(REQUEST)
When you copy the records, keep every word exact and leave the pictures out.
───── PROVIDED DATA
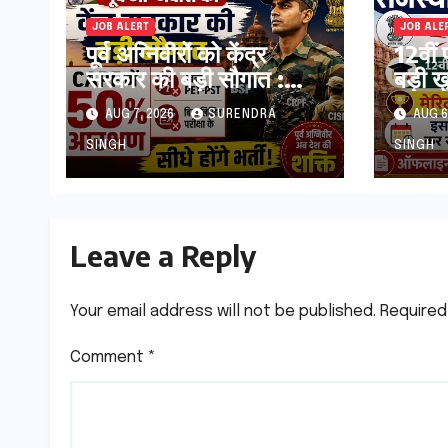
JOB ALERT
JOB ALE
पूर्व अग्निवीरों को केंद्र
12वीं 
सरकार की बड़ी सौगात :
बड़ी 
CAPF में 50% आरक्षण,
Raj
AUG 7, 2026
SURENDRA
AUG 6
बिना PET-PST और
Admi
लिखित परीक्षा के होंगे भर्ती
2026 
SINGH
SINGH
कर सक
Leave a Reply
Your email address will not be published.
Required
Comment
*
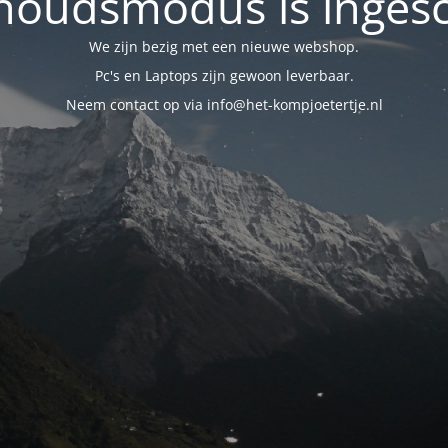
oudsmodus is inges
We zijn bezig met een nieuwe webshop.
Pc's en Laptops zijn gewoon leverbaar.
Neem contact op via info@het-kompjoetertje.nl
──────────
(RESPONSE)
JOB ALERT
JOB ALE
पूर्व अग्निवीरों को केंद्र
12वीं 
सरकार की बड़ी सौगात :
बड़ी 
CAPF में 50% आरक्षण,
Raj
AUG 7, 2026
SURENDRA
AUG 6
बिना PET-PST और
Admi
लिखित परीक्षा के होंगे भर्ती
2026 
SINGH
SINGH
कर सक
Leave a Reply
Your email address will not be published.
Required
Comment
*
oudsmodus is inges
We zijn bezig met een nieuwe webshop.
Pc's en Laptops zijn gewoon leverbaar.
Neem contact op via info@het-kompjoetertje.nl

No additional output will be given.